1. Very funny observations (example: how 'white sauce' was used in the mid-20th century as a go-to solution for guaranteeing good recipes).

2. I especially enjoyed the description of how 'the electric kitchen' was demo-ed in the early-to-mid 20th century: prominent husbands at a community gathering were turned loose with a portable electric range to show how easy everything was.

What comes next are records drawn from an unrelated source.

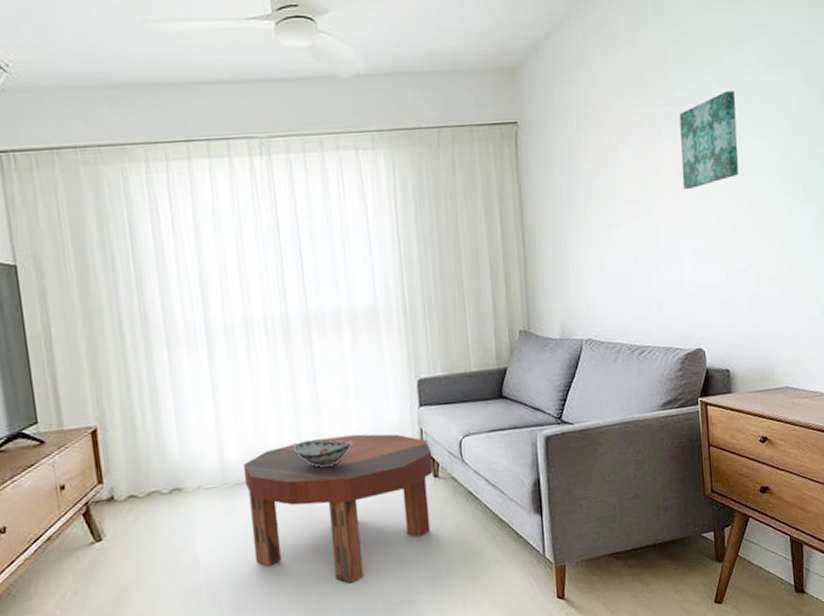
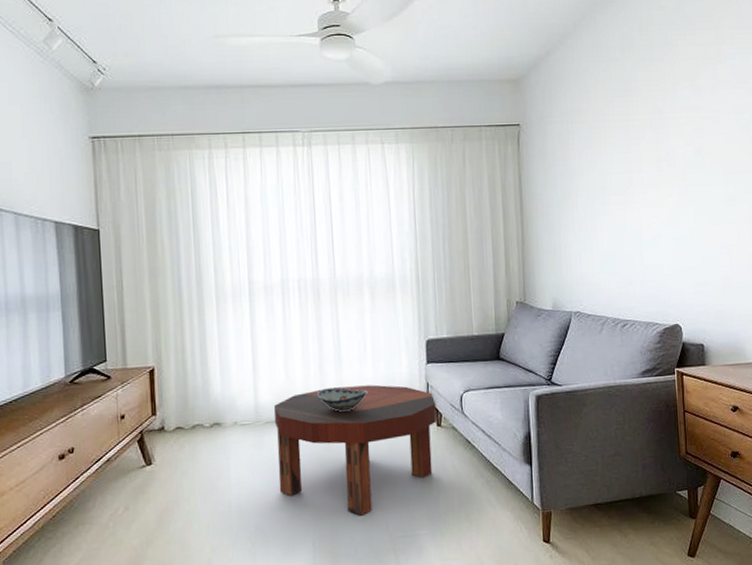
wall art: present [679,91,739,189] -> none [661,102,714,185]

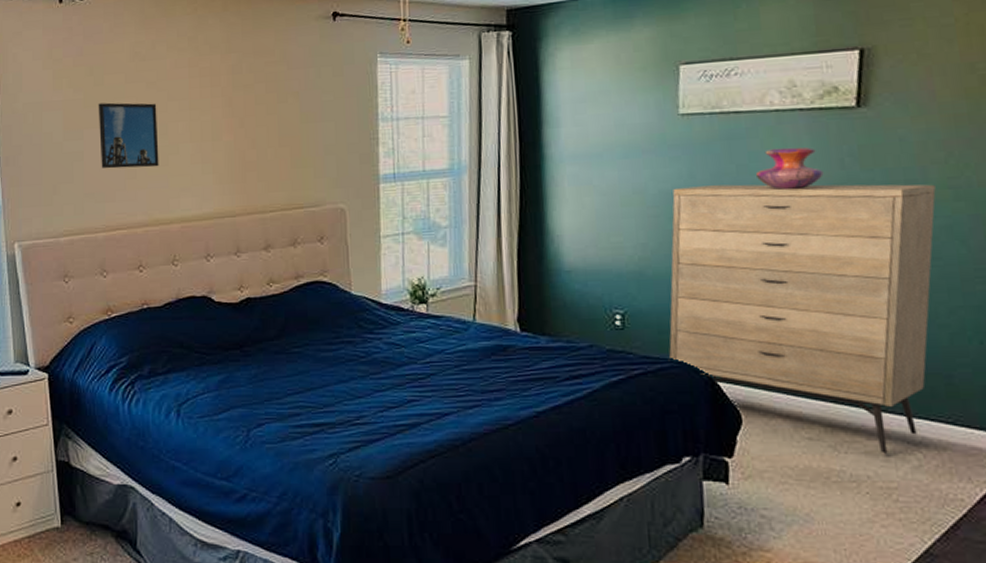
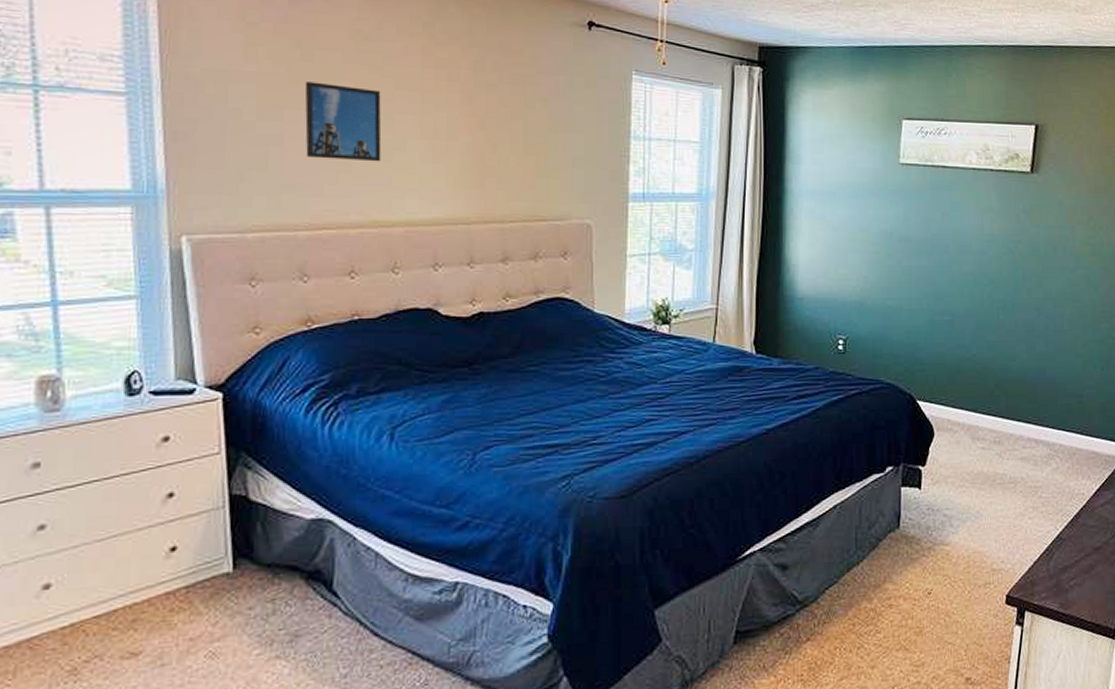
dresser: present [669,184,936,454] -> none [881,228,1080,459]
decorative vase: present [755,147,824,190] -> none [955,201,1005,238]

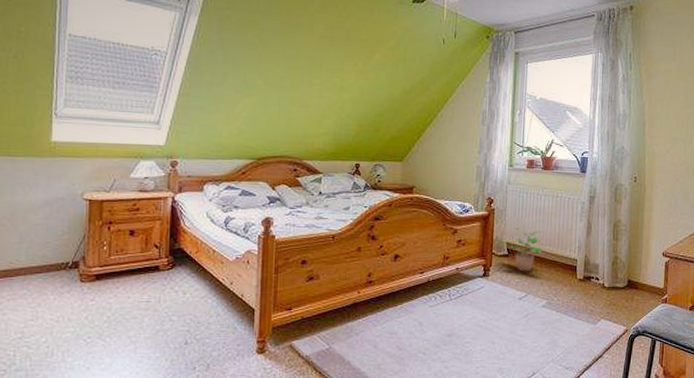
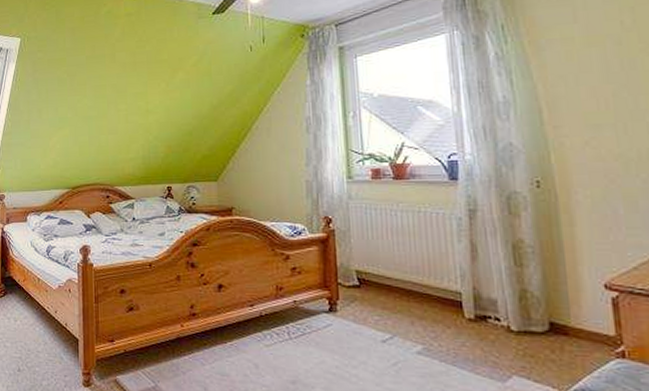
potted plant: present [509,227,543,272] -> none [360,252,409,308]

3. A distant relative of ours, who ended up living with our family in the '20s and '30s, after she'd retired, was one of the first women to receive a PhD in chemistry.  She then taught the subject at a small midwestern college.  Long ago I looked into her career, and was terribly disappointed to find that "Chemistry" was in fact home economics, though she would have studied Chemistry, initially.  What I didn't realize was that, according to Talbot's article, women found ingenious ways to convince men that they should study Chemistry.  That. for example, improvements in health, nutrition, and in-home efficiency were at stake. 

4. Though I'm a notorious ignorer of recipes, this is only because:

a) I'm frugal 

b) I'm usually time-constrained

c) I enjoy working with what's available in the kitchen   

d) Plus, I'm nearly 100% organic, yet have limited access to a wide variety of same.  

All of which points me away from recipes, though the idea of a consensus on what tastes good, or how to get the best out of life, is, I find, inherently worthy of a closer look--and often, adoption.

5. A relative on my mother's side was a dietician by training, prior to marrying.  And we have many of her recipes.  Sometime, I'll inventory the collection (mid-20th century) and see whether she adhered to the 'food pyramid'--something developed by the first home economics experts.  I fear there's likely to be more pleasing than peas-in her recipes.  At least she didn't have corporate brands for shortcuts back then.

6. Doubtless all of us have our little weaknesses when it comes to food.  For me, it's butter on bread.   Luckily, I've avoided the mindless consumption of 'desirable' food, like donuts and cake, thanks to a thorough immersion in what used to be called the "counter-culture": the avocado and cheese sandwich that was superior if it had bean sprouts in it, and definitely so if the bread was brown.